Starting at the first line of the records below, reproduce every line up to and including the line with "roll_deg: -1.0", but leave out all pictures.

== Available data ==

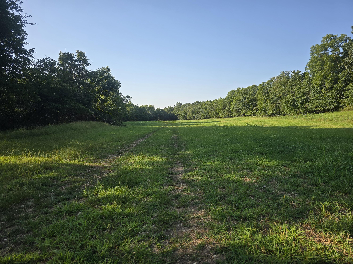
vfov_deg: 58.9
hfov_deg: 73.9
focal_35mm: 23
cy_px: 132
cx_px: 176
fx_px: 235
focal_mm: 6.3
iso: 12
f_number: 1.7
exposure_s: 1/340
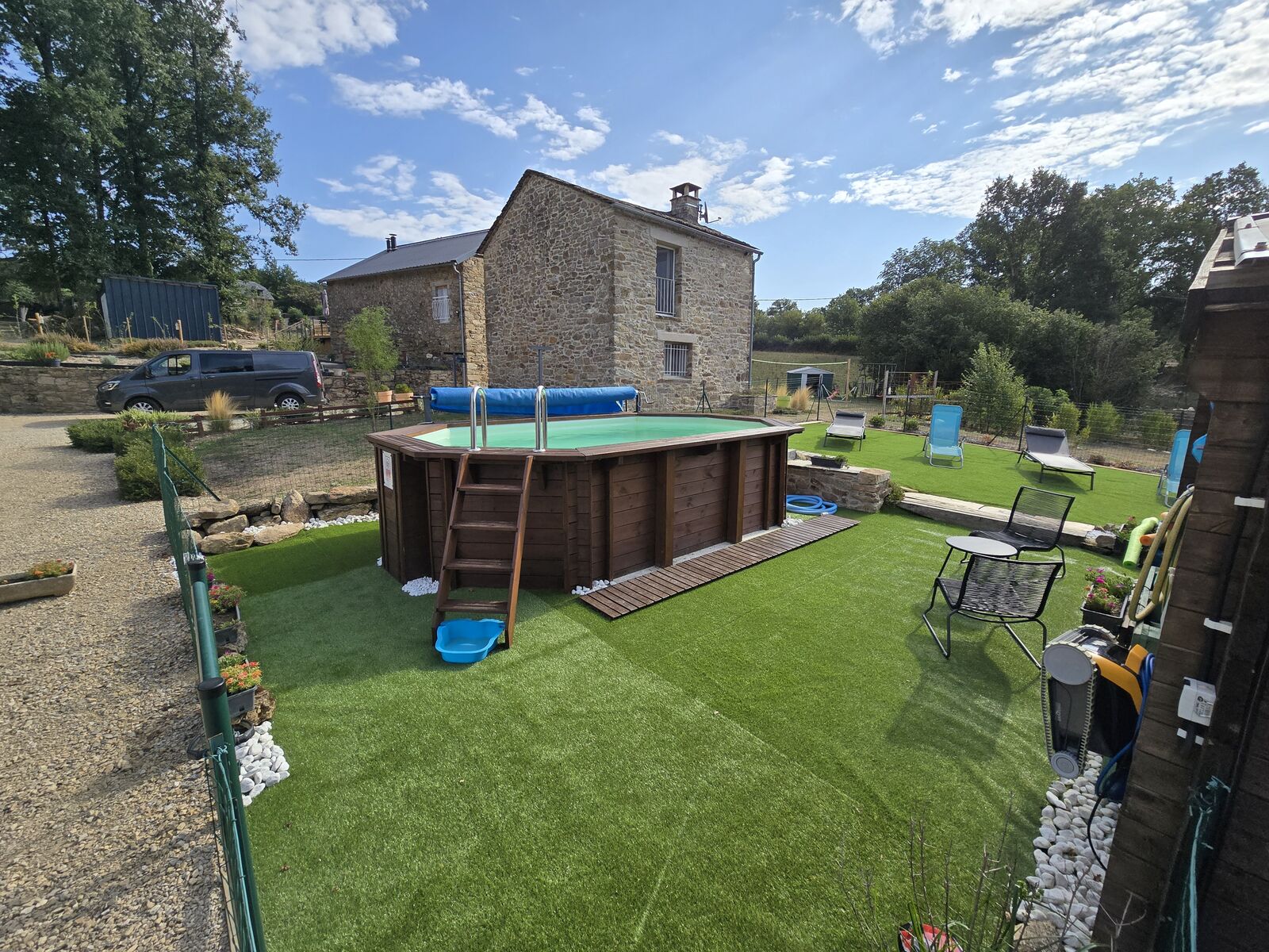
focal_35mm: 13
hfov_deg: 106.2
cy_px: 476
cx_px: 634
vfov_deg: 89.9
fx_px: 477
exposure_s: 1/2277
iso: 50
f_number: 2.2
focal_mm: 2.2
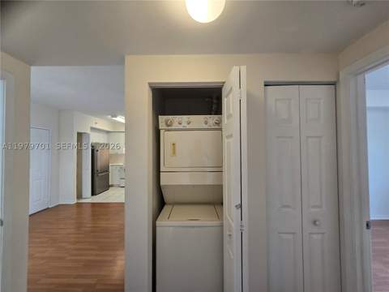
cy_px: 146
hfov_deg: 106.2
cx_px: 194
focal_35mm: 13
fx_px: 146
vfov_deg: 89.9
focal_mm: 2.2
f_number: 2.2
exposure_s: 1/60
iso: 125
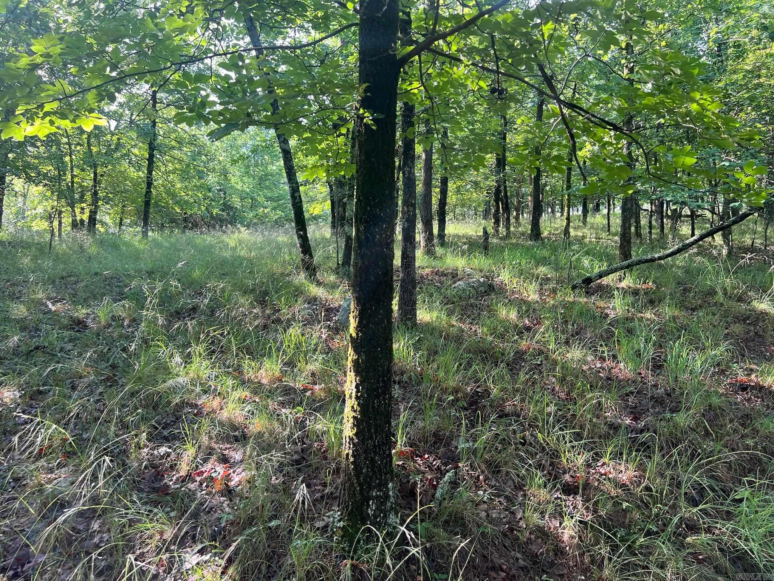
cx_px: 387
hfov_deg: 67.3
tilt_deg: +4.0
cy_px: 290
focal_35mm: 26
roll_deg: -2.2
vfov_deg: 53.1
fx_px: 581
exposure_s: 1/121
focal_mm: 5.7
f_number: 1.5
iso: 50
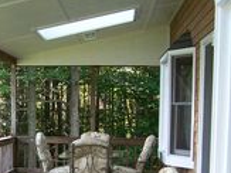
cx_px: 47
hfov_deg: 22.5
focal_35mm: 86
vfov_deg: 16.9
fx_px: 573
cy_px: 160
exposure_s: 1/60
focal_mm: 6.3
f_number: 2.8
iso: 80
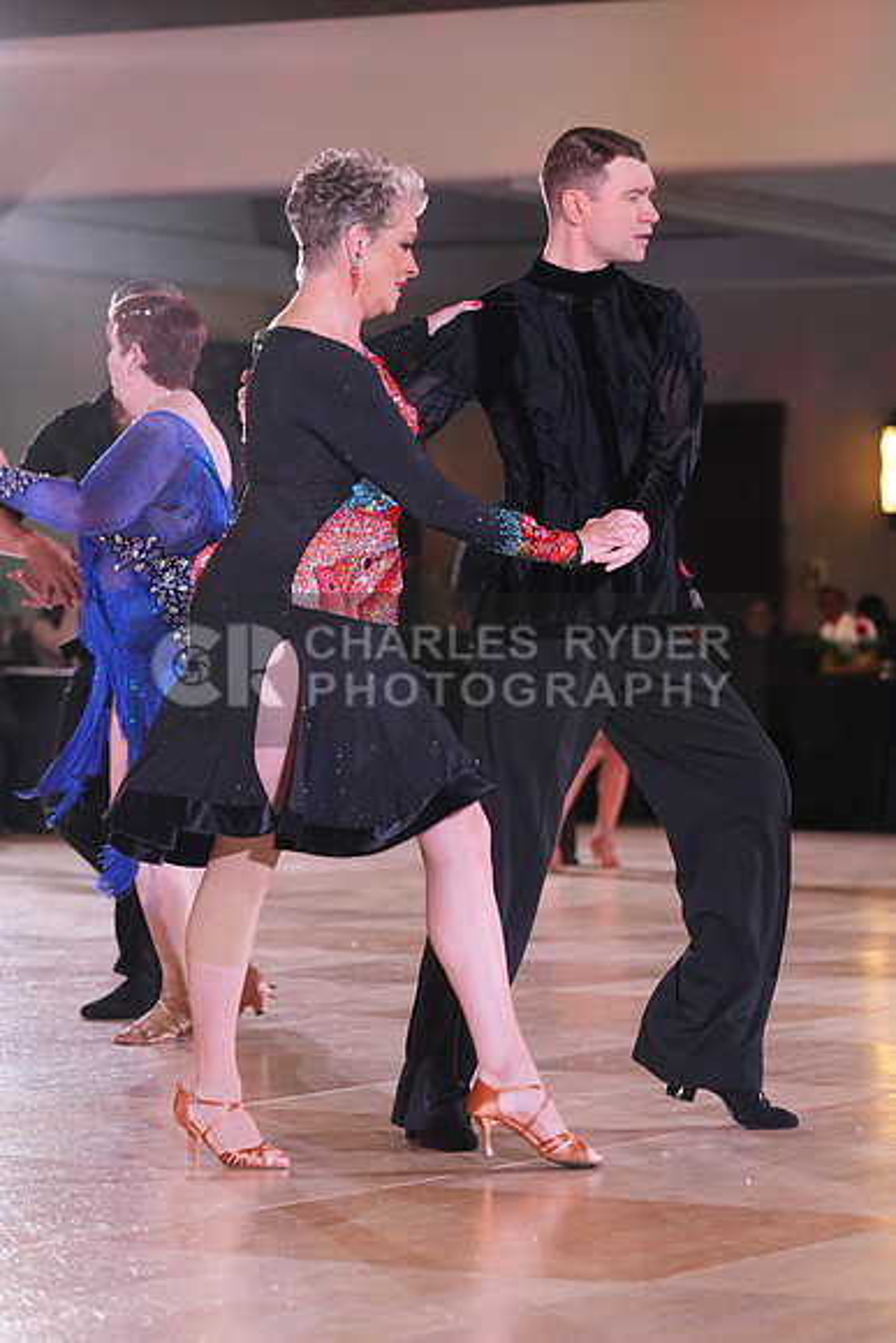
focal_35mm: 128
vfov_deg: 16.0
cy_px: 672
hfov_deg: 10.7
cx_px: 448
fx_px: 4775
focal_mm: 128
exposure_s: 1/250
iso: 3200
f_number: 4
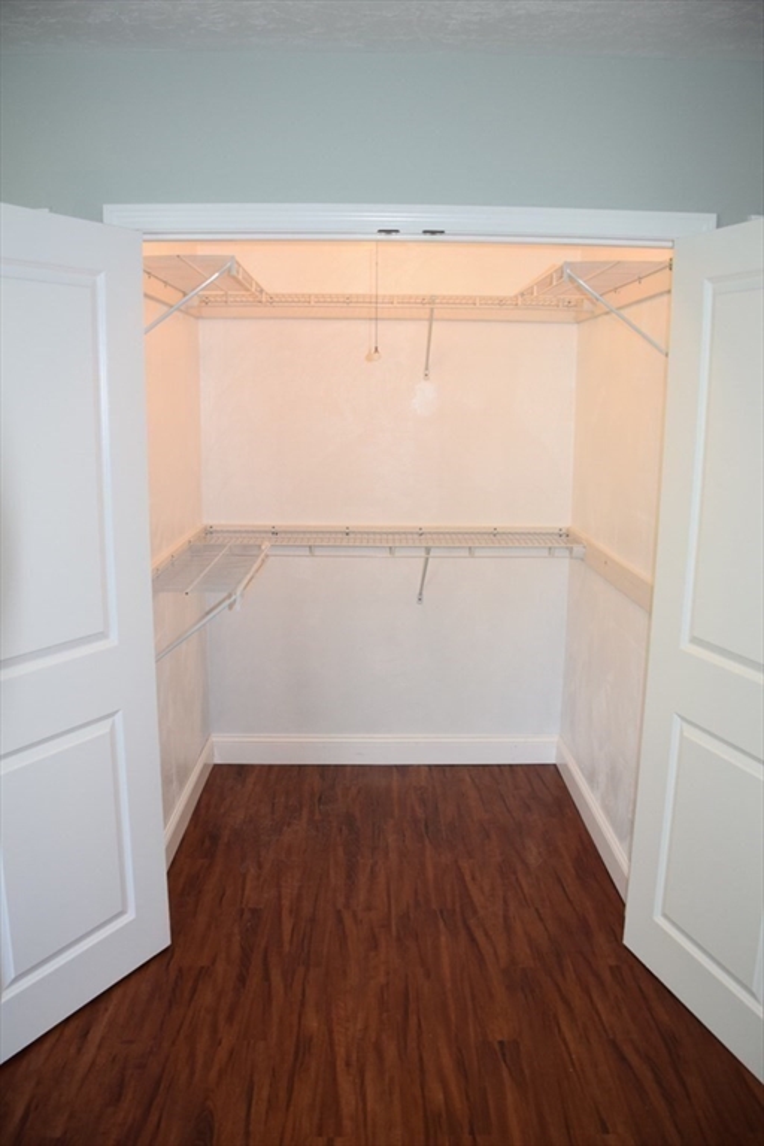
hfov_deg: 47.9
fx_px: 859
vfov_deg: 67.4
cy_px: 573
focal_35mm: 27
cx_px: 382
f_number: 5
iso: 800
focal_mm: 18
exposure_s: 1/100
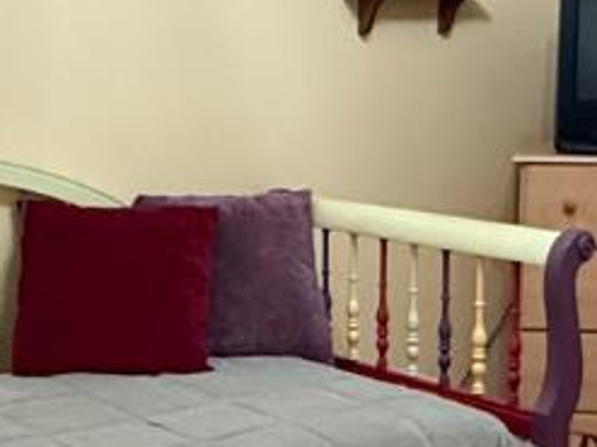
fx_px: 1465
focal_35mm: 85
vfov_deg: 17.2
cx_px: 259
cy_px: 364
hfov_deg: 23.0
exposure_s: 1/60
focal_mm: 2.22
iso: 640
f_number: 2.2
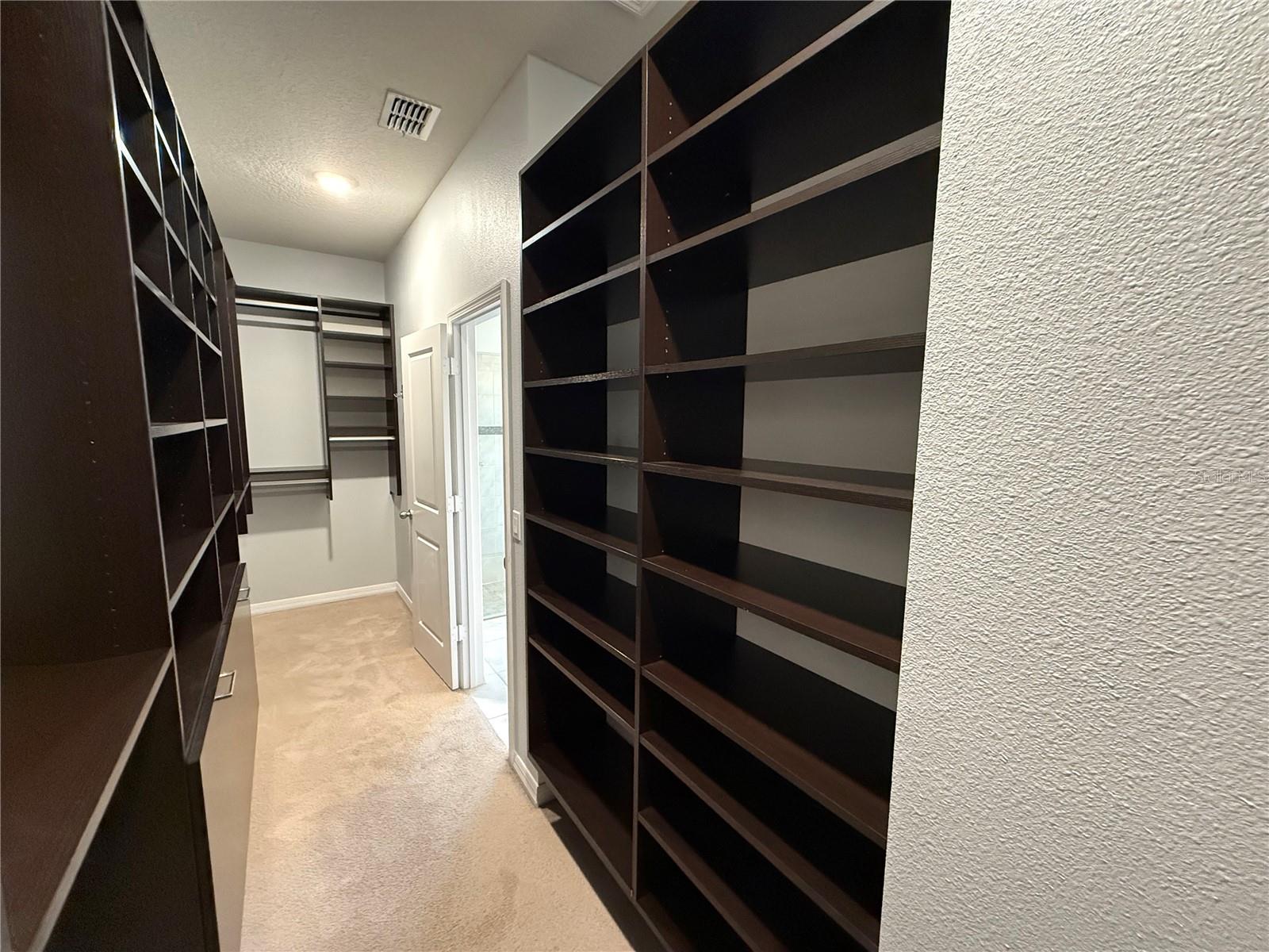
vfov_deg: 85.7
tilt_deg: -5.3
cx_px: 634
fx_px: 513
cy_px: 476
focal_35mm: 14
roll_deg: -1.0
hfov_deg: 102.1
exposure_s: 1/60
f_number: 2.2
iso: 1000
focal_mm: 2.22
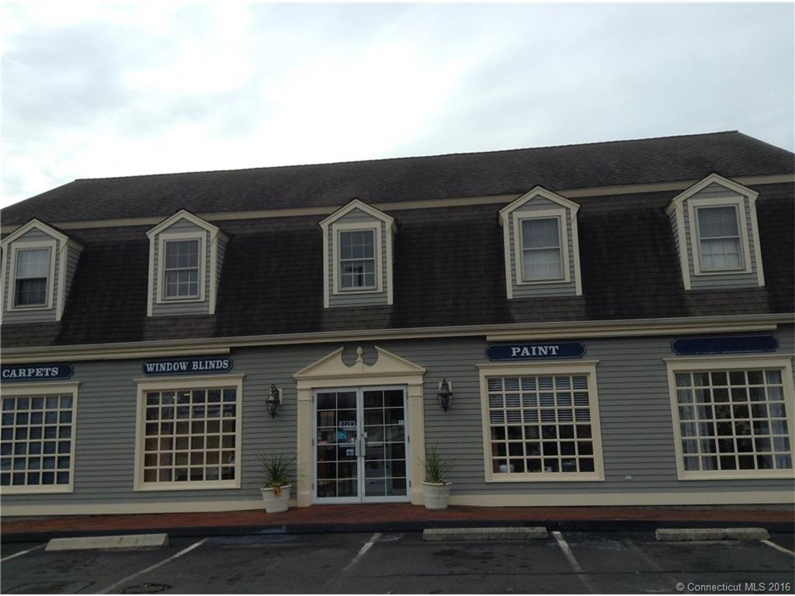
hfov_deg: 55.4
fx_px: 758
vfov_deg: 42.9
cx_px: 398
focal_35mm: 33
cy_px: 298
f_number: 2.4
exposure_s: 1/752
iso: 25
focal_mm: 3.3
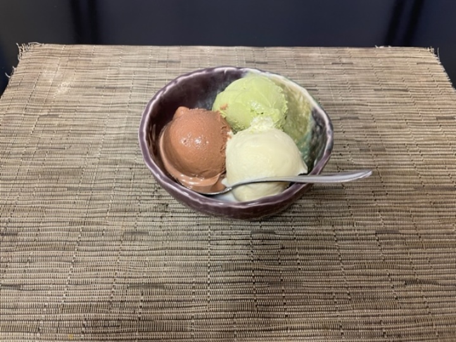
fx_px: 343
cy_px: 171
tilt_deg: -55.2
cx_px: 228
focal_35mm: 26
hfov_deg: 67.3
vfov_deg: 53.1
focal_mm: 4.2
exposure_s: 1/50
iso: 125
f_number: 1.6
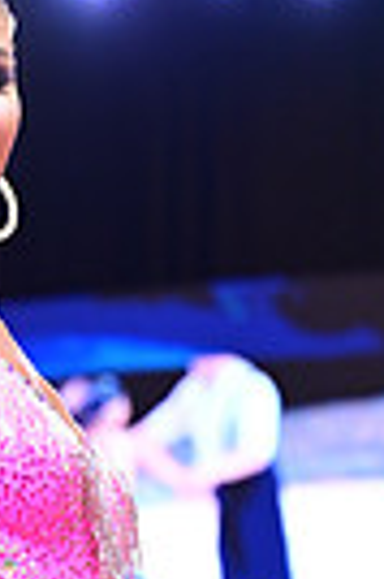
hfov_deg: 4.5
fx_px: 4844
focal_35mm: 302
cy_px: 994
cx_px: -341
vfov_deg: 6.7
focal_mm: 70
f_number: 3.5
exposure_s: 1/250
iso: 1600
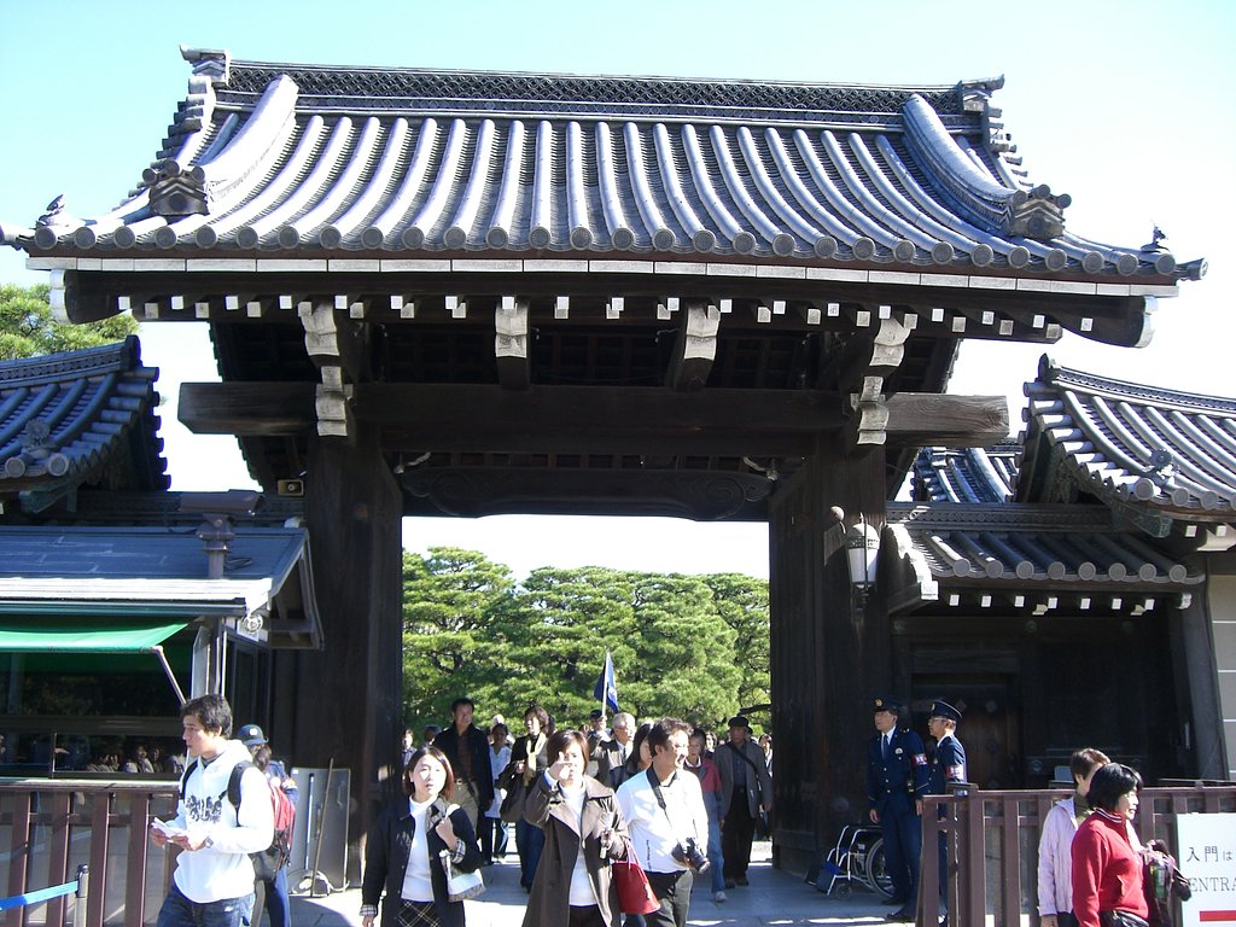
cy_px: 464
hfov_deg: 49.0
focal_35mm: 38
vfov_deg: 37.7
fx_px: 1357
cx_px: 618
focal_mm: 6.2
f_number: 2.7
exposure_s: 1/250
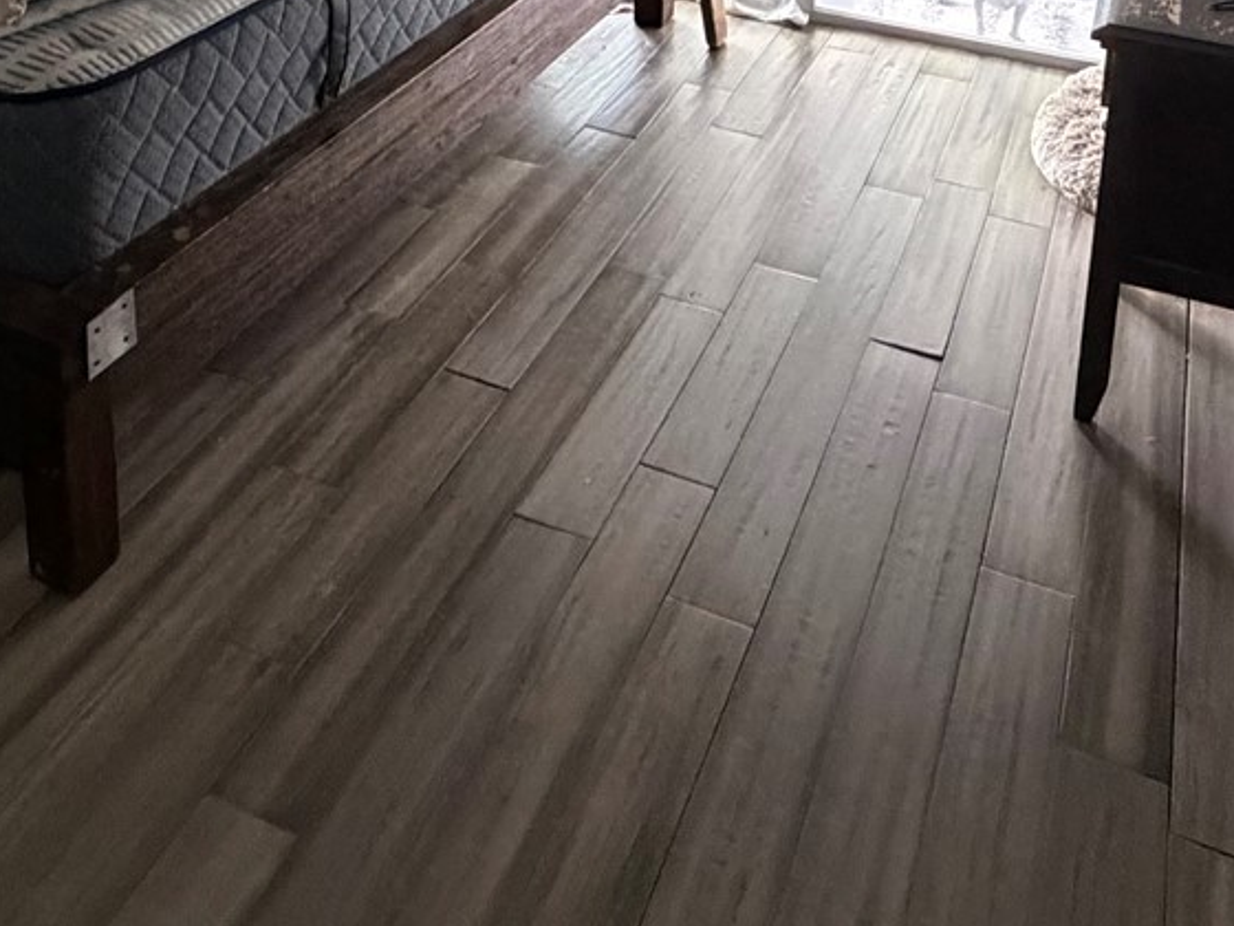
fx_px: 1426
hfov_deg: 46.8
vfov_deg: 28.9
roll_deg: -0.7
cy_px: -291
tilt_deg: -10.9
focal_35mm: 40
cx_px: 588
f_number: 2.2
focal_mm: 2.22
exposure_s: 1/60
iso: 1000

===

■ **Result for this exercise**
vfov_deg: 58.9
hfov_deg: 73.9
focal_35mm: 23
cy_px: 132
cx_px: 176
fx_px: 235
focal_mm: 6.3
iso: 12
f_number: 1.7
exposure_s: 1/340
focal_35mm: 13
hfov_deg: 106.2
cy_px: 476
cx_px: 634
vfov_deg: 89.9
fx_px: 477
exposure_s: 1/2277
iso: 50
f_number: 2.2
focal_mm: 2.2
cy_px: 146
hfov_deg: 106.2
cx_px: 194
focal_35mm: 13
fx_px: 146
vfov_deg: 89.9
focal_mm: 2.2
f_number: 2.2
exposure_s: 1/60
iso: 125
cx_px: 387
hfov_deg: 67.3
tilt_deg: +4.0
cy_px: 290
focal_35mm: 26
roll_deg: -2.2
vfov_deg: 53.1
fx_px: 581
exposure_s: 1/121
focal_mm: 5.7
f_number: 1.5
iso: 50
cx_px: 47
hfov_deg: 22.5
focal_35mm: 86
vfov_deg: 16.9
fx_px: 573
cy_px: 160
exposure_s: 1/60
focal_mm: 6.3
f_number: 2.8
iso: 80
focal_35mm: 128
vfov_deg: 16.0
cy_px: 672
hfov_deg: 10.7
cx_px: 448
fx_px: 4775
focal_mm: 128
exposure_s: 1/250
iso: 3200
f_number: 4
hfov_deg: 47.9
fx_px: 859
vfov_deg: 67.4
cy_px: 573
focal_35mm: 27
cx_px: 382
f_number: 5
iso: 800
focal_mm: 18
exposure_s: 1/100
fx_px: 1465
focal_35mm: 85
vfov_deg: 17.2
cx_px: 259
cy_px: 364
hfov_deg: 23.0
exposure_s: 1/60
focal_mm: 2.22
iso: 640
f_number: 2.2
vfov_deg: 85.7
tilt_deg: -5.3
cx_px: 634
fx_px: 513
cy_px: 476
focal_35mm: 14
roll_deg: -1.0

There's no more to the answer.